Start of RECORDS PROVIDED

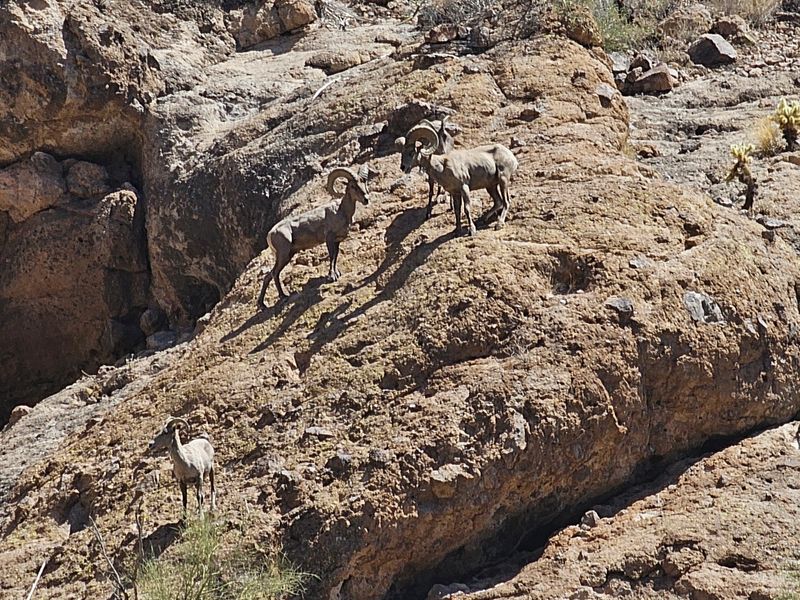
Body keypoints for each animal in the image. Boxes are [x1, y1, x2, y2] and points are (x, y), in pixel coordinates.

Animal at [256, 165, 370, 309]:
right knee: (274, 273)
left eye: (364, 182)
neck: (341, 211)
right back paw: (280, 297)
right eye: (353, 186)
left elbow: (335, 257)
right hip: (283, 255)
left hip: (287, 255)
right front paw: (332, 277)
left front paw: (337, 273)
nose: (366, 199)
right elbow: (331, 256)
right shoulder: (329, 239)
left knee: (269, 275)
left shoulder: (337, 241)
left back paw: (266, 303)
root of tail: (270, 234)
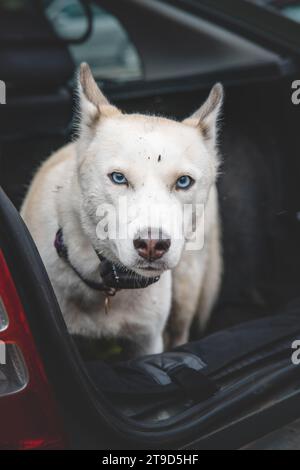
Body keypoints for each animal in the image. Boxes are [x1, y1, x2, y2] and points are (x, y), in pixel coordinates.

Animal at [20, 63, 223, 356]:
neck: (105, 284)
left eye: (183, 182)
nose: (152, 244)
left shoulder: (147, 341)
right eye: (118, 178)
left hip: (187, 286)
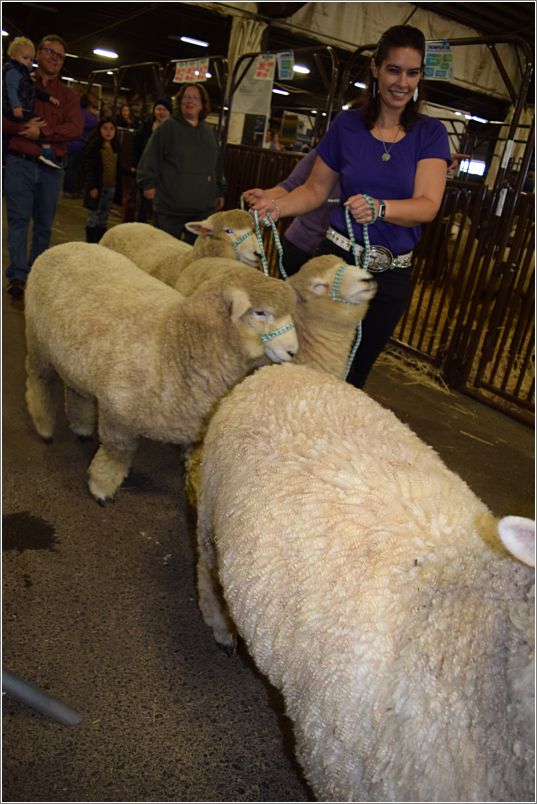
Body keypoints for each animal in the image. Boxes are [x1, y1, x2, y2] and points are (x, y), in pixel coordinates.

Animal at [24, 242, 298, 502]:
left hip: (76, 361)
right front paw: (101, 487)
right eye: (260, 312)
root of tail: (63, 246)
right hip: (38, 344)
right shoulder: (117, 412)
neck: (175, 341)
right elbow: (117, 452)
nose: (294, 351)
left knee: (76, 390)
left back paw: (80, 426)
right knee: (39, 382)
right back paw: (44, 425)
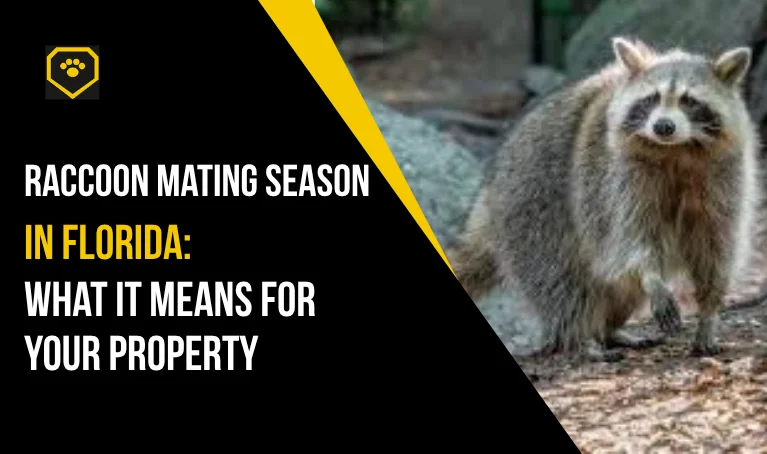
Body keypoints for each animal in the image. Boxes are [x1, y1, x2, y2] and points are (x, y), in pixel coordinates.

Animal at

End of RECORDS PROVIDED

**AIM OF THE EXERCISE:** All lines of the entries containing the string "front" must be shown in full.

**EXERCISE ANSWER:**
right front paw: (332, 277)
left front paw: (337, 273)
right front paw: (101, 487)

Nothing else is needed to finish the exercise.